An 8CM Maserati was added to the stable in 1936, with which Bira took first place in the British Empire Trophy in Brooklands. 1937 saw also the ill-fated attempt by the stable of rebuilding two of ex-Seaman's 1927 Delages by fitting them with ugly streamlined bodies and an independent front suspension. Bira was among the most active private entrants in his career spanning from 1935 to 1955. He was a good driver if not among the quickest. After WWII he resumed racing but the engine of his beloved "Romulus" blew in pieces at the Pau GP in 1947. He bought a Maserati 4CL winning the GP des Frontières and a race at Lausanne. Later on a new 4CLT/48 he won a race in Zandvoort in 1948, in Sweden in 1949 with a third at the Italian GP that year. A OSCA 4.5-litre engine was also fitted on this car in 1951, to no avail. At the end of 1948 his partnership with Prince Chula was dissolved and in 1950 he took part in the races for the World Championship in a Maserati entered by Enrico Platé. It is said that his origin prevented him from driving for a top team, but maybe also that was because he was extremely short-sighted, having to wear spectacles or special goggles.

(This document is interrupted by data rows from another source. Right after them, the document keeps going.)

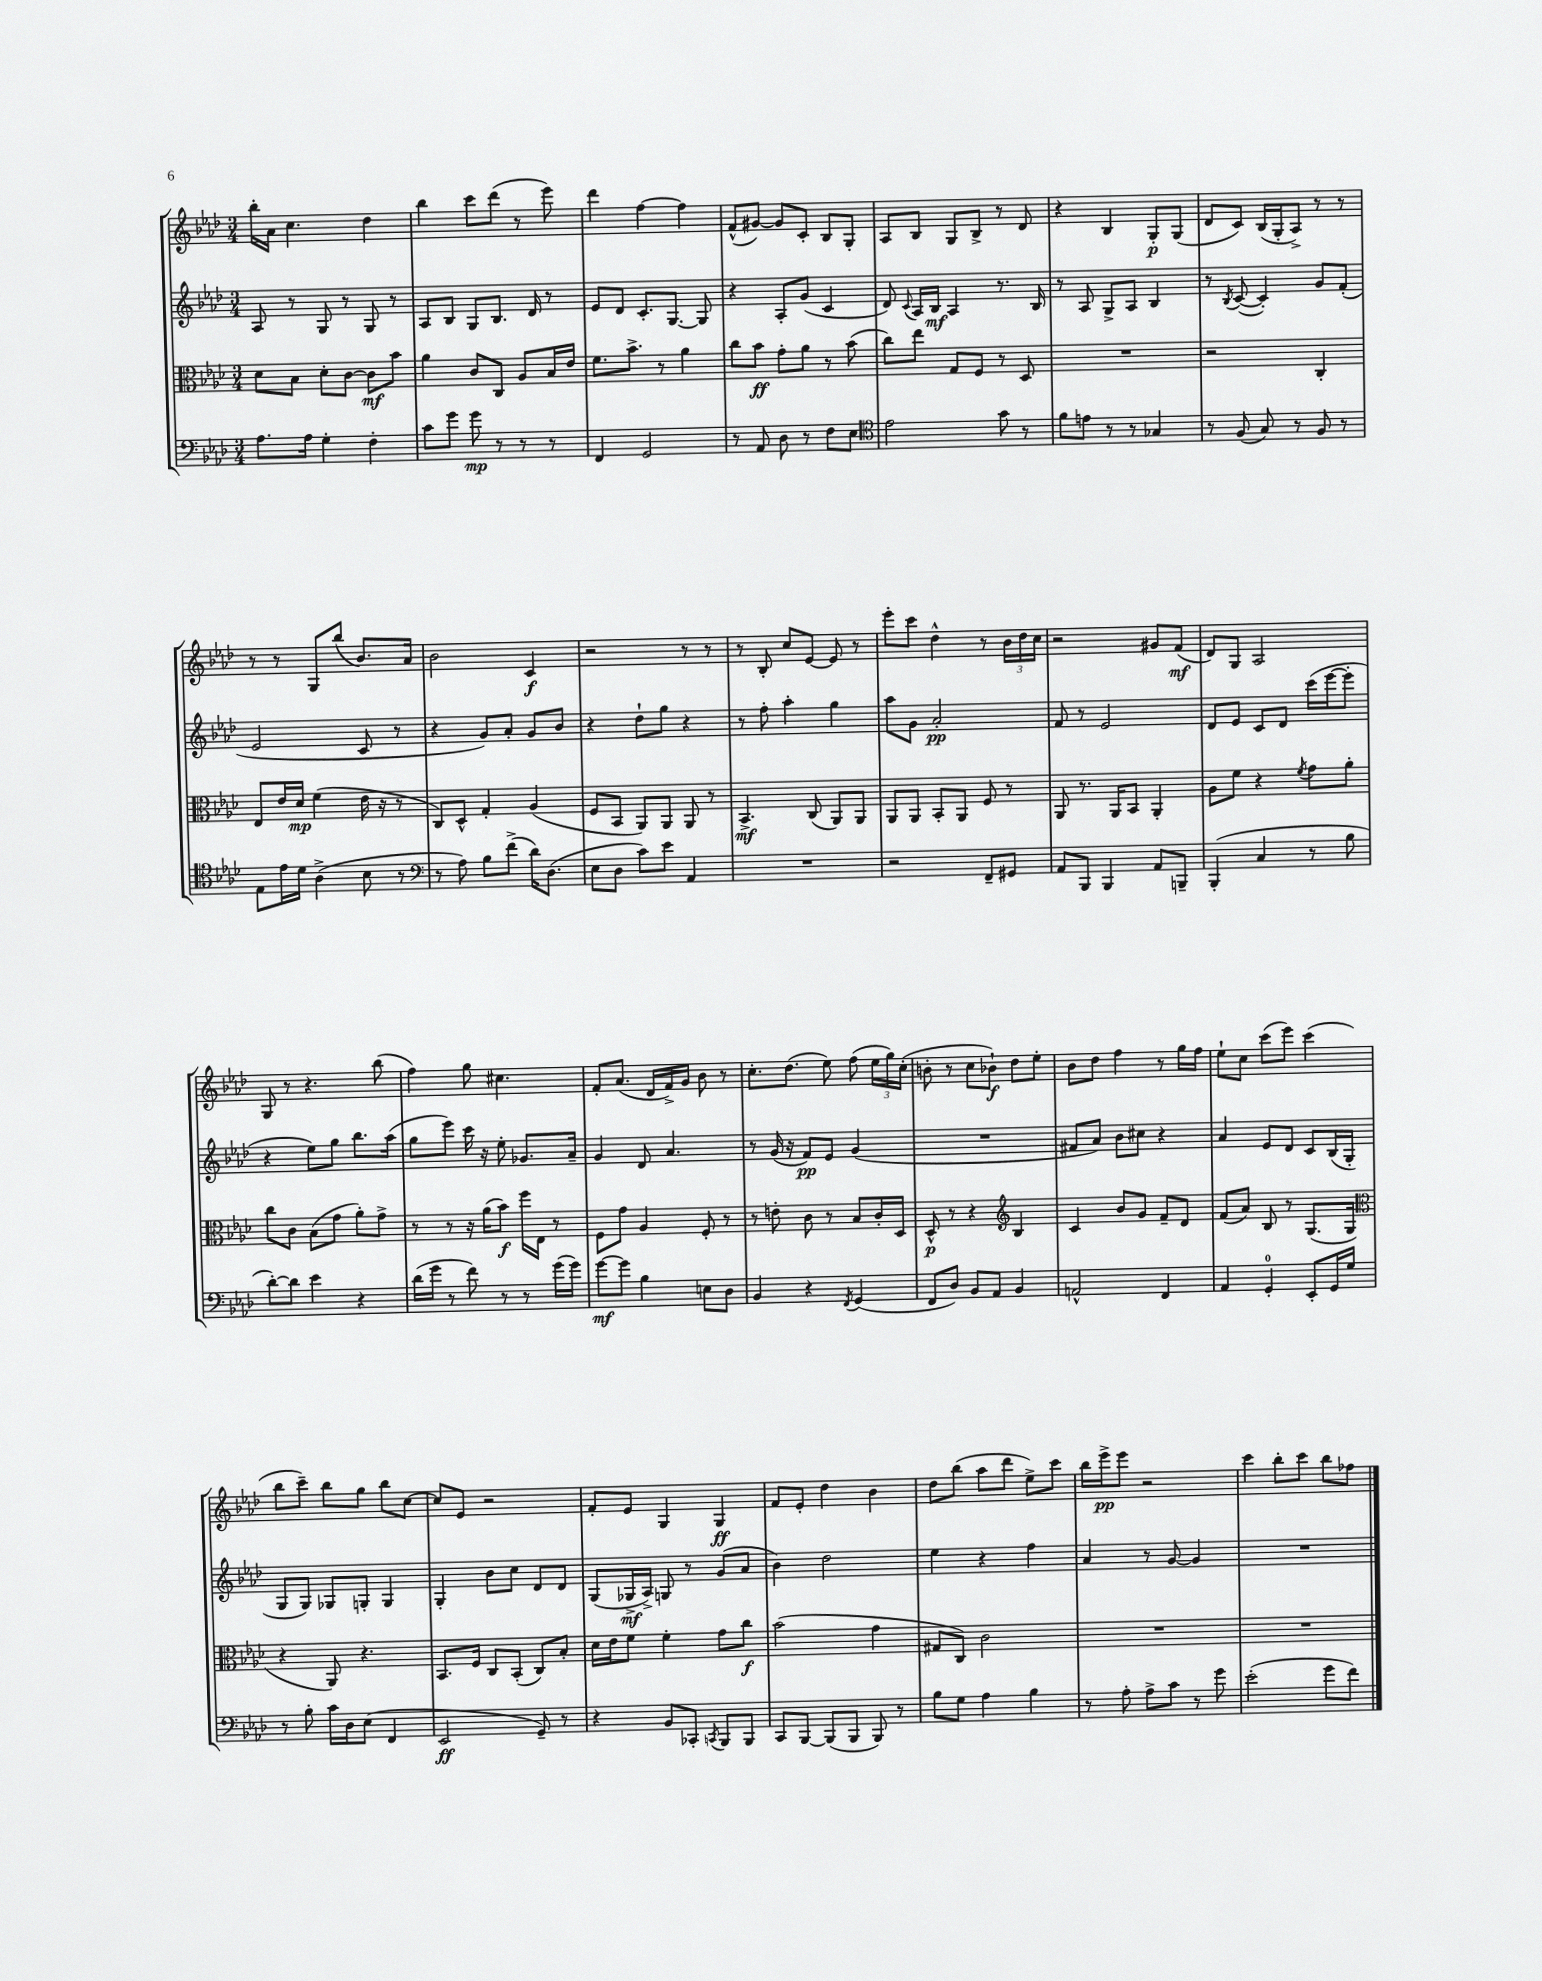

**kern	**dynam	**kern	**dynam	**kern	**dynam	**kern	**dynam
*part4	*part4	*part3	*part3	*part2	*part2	*part1	*part1
*staff4	*staff4	*staff3	*staff3	*staff2	*staff2	*staff1	*staff1
*clefF4	*	*clefC3	*	*clefG2	*	*clefG2	*
*k[b-e-a-d-]	*	*k[b-e-a-d-]	*	*k[b-e-a-d-]	*	*k[b-e-a-d-]	*
*M3/4	*	*M3/4	*	*M3/4	*	*M3/4	*
=7	=7	=7	=7	=7	=7	=7	=7
8.A-\L	.	8d-\L	.	8A-/	.	16bb-'\LL	.
.	.	.	.	.	.	16a-\JJ	.
.	.	8B-\J	.	8r	.	4.cc\	.
16A-\Jk	.	.	.	.	.	.	.
4G'\	.	8d-'\L	.	8G/	.	.	.
.	.	[8c\J	.	8r	.	.	.
4F'\	.	8c\L]	mf	8G/	.	4dd-\	.
.	.	8b-\J	.	8r	.	.	.
=8	=8	=8	=8	=8	=8	=8	=8
8c\L	.	4a-\	.	8A-/L	.	4bb-\	.
8g\J	.	.	.	8B-/J	.	.	.
8g\	mp	8c/L	.	8G/L	.	8ccc\L	.
8r	.	8C/J	.	8.B-/J	.	(8ddd-\J	.
8r	.	8A-/L	.	.	.	8r	.
.	.	.	.	16d-/	.	.	.
8r	.	16B-/L	.	8r	.	8eee-\)	.
.	.	16e-/JJ	.	.	.	.	.
=9	=9	=9	=9	=9	=9	=9	=9
4FF/	.	8.f\L	.	8e-/L	.	4ddd-\	.
.	.	.	.	8d-/J	.	.	.
.	.	8.b-^\J	.	.	.	.	.
2GG/	.	.	.	8.c'/L	.	[4ff\	.
.	.	8r	.	.	.	.	.
.	.	.	.	[8.G/J	.	.	.
.	.	4a-\	.	.	.	4ff\]	.
.	.	.	.	8G/]	.	.	.
=10	=10	=10	=10	=10	=10	=10	=10
8r	.	8cc\L	.	4r	.	(8f^^/L	.
8AA-/	.	8b-\J	ff	.	.	[8g#X/J)	.
8D-\	.	8g'\L	.	8A-'/L	.	8g#/L]	.
8r	.	8a-\J	.	(8g/J	.	8c'/J	.
8F\L	.	8r	.	4c/	.	8B-/L	.
8E-\J	.	(8b-\	.	.	.	8G'/J	.
=11	=11	=11	=11	=11	=11	=11	=11
*clefC4	*	*	*	*	*	*	*
2e-\	.	8cc\L)	.	8d-/)	.	8A-/L	.
.	.	.	.	8qqc/	.	.	.
.	.	8ee-\J	.	16A-/LL	.	8B-/J	.
.	.	.	.	16B-/JJ	mf	.	.
.	.	8G/L	.	4A-/	.	8G/L	.
.	.	8F/J	.	.	.	8B-^/J	.
8g\	.	8r	.	8.r	.	8r	.
8r	.	8D-/	.	.	.	8d-/	.
.	.	.	.	16B-/	.	.	.
=12	=12	=12	=12	=12	=12	=12	=12
8f\L	.	2.r	.	8r	.	4r	.
8en\J	.	.	.	8A-/	.	.	.
8r	.	.	.	8G^/L	.	4B-/	.
8r	.	.	.	8A-/J	.	.	.
4G-X/	.	.	.	4B-/	.	8G'/L	p
.	.	.	.	.	.	(8G/J	.
=13	=13	=13	=13	=13	=13	=13	=13
8r	.	2r	.	8r	.	8d-/L	.
.	.	.	.	8qB-/	.	.	.
(8F/	.	.	.	([8c/	.	8c/J)	.
8G/)	.	.	.	4c'/])	.	(16B-/LL	.
.	.	.	.	.	.	16G'/J	.
8r	.	.	.	.	.	8A-^/J)	.
8F/	.	4C'/	.	8g/L	.	8r	.
8r	.	.	.	(8f'/J	.	8r	.
!!LO:LB:g=z
=14	=14	=14	=14	=14	=14	=14	=14
8E-\L	.	8E-/L	.	2e-/	.	8r	.
16e-\L	.	16e-/L	.	.	.	8r	.
16d-\JJ	.	16d-/JJ	mp	.	.	.	.
(4A-^\	.	(4f\	.	.	.	8G/L	.
.	.	.	.	.	.	(8bb-/J	.
8B-\	.	16e-\	.	8c/	.	8.b-/L)	.
.	.	16r	.	.	.	.	.
8r	.	8r	.	8r	.	.	.
.	.	.	.	.	.	16a-/Jk	.
=15	=15	=15	=15	=15	=15	=15	=15
*clefF4	*	*	*	*	*	*	*
8r	.	8C/L)	.	4r	.	2b-\	.
8A-\)	.	8D-^^/J	.	.	.	.	.
8B-\L	.	4G'/	.	8g/L)	.	.	.
(8f^\J	.	.	.	8a-'/J	.	.	.
16d-\KL)	.	(4A-/	.	8g/L	.	4c/	f
(8.D-\J	.	.	.	.	.	.	.
.	.	.	.	8b-/J	.	.	.
=16	=16	=16	=16	=16	=16	=16	=16
8E-\L	.	8F/L	.	4r	.	2r	.
8D-\J	.	8BB-/J	.	.	.	.	.
8c\L)	.	8AA-/L)	.	8dd-`\L	.	.	.
8e-\J	.	8AA-/J	.	8gg\J	.	.	.
4AA-/	.	8AA-/	.	4r	.	8r	.
.	.	8r	.	.	.	8r	.
=17	=17	=17	=17	=17	=17	=17	=17
2.r	.	4.BB-^/	mf	8r	.	8r	.
.	.	.	.	8ff'\	.	8B-'/	.
.	.	.	.	4aa-'\	.	8cc/L	.
.	.	(8C/	.	.	.	[8e-/J	.
.	.	8AA-/L)	.	4gg\	.	8e-/]	.
.	.	8AA-/J	.	.	.	8r	.
=18	=18	=18	=18	=18	=18	=18	=18
2r	.	8AA-/L	.	8aa-\L	.	8eee-'\L	.
.	.	8AA-/J	.	8g\J	.	8ccc\J	.
.	.	8BB-'/L	.	2a-'/	pp	4dd-^^\	.
.	.	8AA-/J	.	.	.	.	.
8FF~/L	.	8F/	.	.	.	8r	.
8GG#X/J	.	8r	.	.	.	24b-\LL	.
.	.	.	.	.	.	24dd-\	.
.	.	.	.	.	.	24cc\JJ	.
=19	=19	=19	=19	=19	=19	=19	=19
8AA-/L	.	8AA-/	.	8f/	.	2r	.
8BBB-/J	.	8.r	.	8r	.	.	.
4BBB-/	.	.	.	2e-/	.	.	.
.	.	16AA-/KL	.	.	.	.	.
.	.	8BB-/J	.	.	.	.	.
8AA-/L	.	4AA-'/	.	.	.	8g#X/L	.
8BBBn~/J	.	.	.	.	.	(8f/J	mf
=20	=20	=20	=20	=20	=20	=20	=20
(4BBB-'/	.	8A-\L	.	8d-/L	.	8d-/L)	.
.	.	8f\J	.	8e-/J	.	8G/J	.
4C/	.	4r	.	8c/L	.	2A-/	.
.	.	.	.	8d-/J	.	.	.
.	.	8qf/	.	.	.	.	.
8r	.	8g\L	.	(16ccc\LL	.	.	.
.	.	.	.	[16eee-\J	.	.	.
8B-\	.	8a-'\J	.	8eee-'\J]	.	.	.
!!LO:LB:g=z
=21	=21	=21	=21	=21	=21	=21	=21
[8d-'\L)	.	8cc\L	.	4r	.	8G/	.
8d-\J]	.	8c\J	.	.	.	8r	.
4e-\	.	(8B-\L	.	8ee-\L)	.	4.r	.
.	.	8g\J	.	8gg\J	.	.	.
4r	.	8a-'\L)	.	8.bb-\L	.	.	.
.	.	8g^\J	.	.	.	(8bb-\	.
.	.	.	.	(16aa-\Jk	.	.	.
=22	=22	=22	=22	=22	=22	=22	=22
(16d-\LL	.	8r	.	8gg\L	.	4ff\)	.
16g\JJ	.	.	.	.	.	.	.
8r	.	8r	.	8eee-\J)	.	.	.
8f\)	.	16r	.	16ccc\	.	8gg\	.
.	.	(16a-\KL	.	16r	.	.	.
8r	.	8b-\J)	f	8ee-'\	.	4.cc#X\	.
8r	.	16ff\LL	.	8.g-X/L	.	.	.
.	.	16E-\JJ	.	.	.	.	.
(16g\LL	.	8r	.	.	.	.	.
16g\JJ)	.	.	.	16a-~/Jk	.	.	.
=23	=23	=23	=23	=23	=23	=23	=23
[8g\L	mf	8F\L	.	4g/	.	8f'/L	.
8g\J]	.	8g\J	.	.	.	(8.a-/J	.
4B-\	.	4A-/	.	8d-/	.	.	.
.	.	.	.	.	.	16d-/LL	.
.	.	.	.	4.a-/	.	16f^/)	.
.	.	.	.	.	.	16g/JJ	.
8En\L	.	8F'/	.	.	.	8b-\	.
8D-\J	.	8r	.	.	.	8r	.
=24	=24	=24	=24	=24	=24	=24	=24
4BB-/	.	8r	.	8r	.	8.cc'\L	.
.	.	8en'\	.	(16g/	.	.	.
.	.	.	.	16r	.	(8.dd-\J	.
4r	.	8c\	.	8f/L)	pp	.	.
.	.	8r	.	8e-/J	.	8ee-\)	.
8qFF/	.	.	.	.	.	.	.
(4GG/	.	8B-/L	.	(4g/	.	(8ff\	.
.	.	16c'/L	.	.	.	24ee-\LL	.
.	.	.	.	.	.	24gg\)	.
.	.	16D-/JJ	.	.	.	.	.
.	.	.	.	.	.	(24cc'\JJ	.
=25	=25	=25	=25	=25	=25	=25	=25
8FF/L	.	8D-^^/	p	2.r	.	8bn'\	.
8D-/J)	.	8r	.	.	.	8r	.
8BB-/L	.	4r	.	.	.	8cc\L	.
8AA-/J	.	.	.	.	.	8b-X`\J)	f
*	*	*clefG2	*	*	*	*	*
4BB-/	.	4B-/	.	.	.	8dd-\L	.
.	.	.	.	.	.	8ee-'\J	.
=26	=26	=26	=26	=26	=26	=26	=26
2AAn^^/	.	4c/	.	8f#X/L	.	8b-\L	.
.	.	.	.	8a-/J)	.	8dd-\J	.
.	.	8b-/L	.	8b-\L	.	4ff\	.
.	.	8g/J	.	8cc#X\J	.	.	.
4FF/	.	8f~/L	.	4r	.	8r	.
.	.	8d-/J	.	.	.	16gg\LL	.
.	.	.	.	.	.	16ff\JJ	.
=27	=27	=27	=27	=27	=27	=27	=27
4AA-/	.	(8f/L	.	4a-/	.	8ee-`\L	.
.	.	8a-/J)	.	.	.	8cc\J	.
4GG'/	.	8B-/	.	8e-/L	.	(8ccc\L	.
.	.	8r	.	8d-/J	.	8eee-\J)	.
8EE-'/L	.	(8.G/L	.	8c/L	.	(4ccc\	.
16GG/L	.	.	.	(16B-/L	.	.	.
16G/JJ	.	16G/Jk	.	16G'/JJ	.	.	.
!!LO:LB:g=z
=28	=28	=28	=28	=28	=28	=28	=28
*	*	*clefC3	*	*	*	*	*
8r	.	4r	.	8G/L	.	8bb-\L	.
8B-'\	.	.	.	8G/J)	.	8ccc~\J)	.
16c\LL	.	8AA-/)	.	8G-X/L	.	8bb-\L	.
16D-\J	.	.	.	.	.	.	.
(8E-\J	.	4.r	.	8Gn'/J	.	8gg\J	.
4FF/	.	.	.	4G/	.	8bb-\L	.
.	.	.	.	.	.	[8cc\J	.
=29	=29	=29	=29	=29	=29	=29	=29
2EE-/	ff	8.BB-/L	.	4G'/	.	8cc/L]	.
.	.	.	.	.	.	8e-/J	.
.	.	16F/Jk	.	.	.	.	.
.	.	8C/L	.	8b-\L	.	2r	.
.	.	(8BB-'/J	.	8cc\J	.	.	.
8GG~/)	.	8C/L)	.	8d-/L	.	.	.
8r	.	8B-'/J	.	8d-/J	.	.	.
=30	=30	=30	=30	=30	=30	=30	=30
4r	.	16d-\LL	.	(8G/L	.	8f'/L	.
.	.	16e-\J	.	.	.	.	.
.	.	8f\J	.	16G-X^/L	mf	8e-/J	.
.	.	.	.	16A-^/JJ)	.	.	.
8BB-/L	.	4f'\	.	8Gn/	.	4G/	.
8CC-X'/J	.	.	.	8r	.	.	.
8qCCn/	.	.	.	.	.	.	.
8BBB-/L	.	8g\L	.	(8g/L	.	4G/	ff
8BBB-/J	.	8cc\J	f	8a-/J	.	.	.
=31	=31	=31	=31	=31	=31	=31	=31
8CC/L	.	(2b-\	.	4b-\)	.	8f/L	.
[8BBB-/J	.	.	.	.	.	8e-'/J	.
(8BBB-/L]	.	.	.	2dd-\	.	4dd-\	.
8BBB-/J	.	.	.	.	.	.	.
8BBB-/)	.	4g\	.	.	.	4b-\	.
8r	.	.	.	.	.	.	.
=32	=32	=32	=32	=32	=32	=32	=32
8B-\L	.	8G#X/L	.	4ee-\	.	8dd-\L	.
8G\J	.	8C/J)	.	.	.	(8bb-\J	.
4A-\	.	2c\	.	4r	.	8aa-\L	.
.	.	.	.	.	.	8ddd-\J	.
4B-\	.	.	.	4ff\	.	8ee-^\L)	.
.	.	.	.	.	.	8ccc\J	.
=33	=33	=33	=33	=33	=33	=33	=33
8r	.	2.r	.	4a-/	.	16bb-\LL	.
.	.	.	.	.	.	16eee-^\J	pp
8A-'\	.	.	.	.	.	8eee-\J	.
8A-^\L	.	.	.	8r	.	2r	.
8c\J	.	.	.	[8g/	.	.	.
8r	.	.	.	4g/]	.	.	.
8g\	.	.	.	.	.	.	.
=34	=34	=34	=34	=34	=34	=34	=34
(2e-'\	.	2.r	.	2.r	.	4ccc\	.
.	.	.	.	.	.	8bb-'\L	.
.	.	.	.	.	.	8ccc\J	.
8g\L	.	.	.	.	.	8bb-\L	.
8f\J)	.	.	.	.	.	8ff-X\J	.
==	==	==	==	==	==	==	==
*-	*-	*-	*-	*-	*-	*-	*-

He had works drives in F2 for Gordini starting in 1947 with four World Championship races in 1952, occasionaly for HWM and three World Championship races for Connaught with a type A with Lea Francis engine in 1953, all with little success. A 250F engine was assembled on a A6GCM Maserati early in 1954 to be transferred later to the car in the photograph. It was one of the best cars he ever drove and with it he won the New Zealand GP early in 1955. But after a third in the Silverstone International Trophy he decided to retire permanently from racing, sold the car to Horace Gould and went back to Thailand to run an airline. He raced a total of19 World Championship GPs for 8 points. Hit by a stroke in a London Subway station, he died on December 23rd, 1985.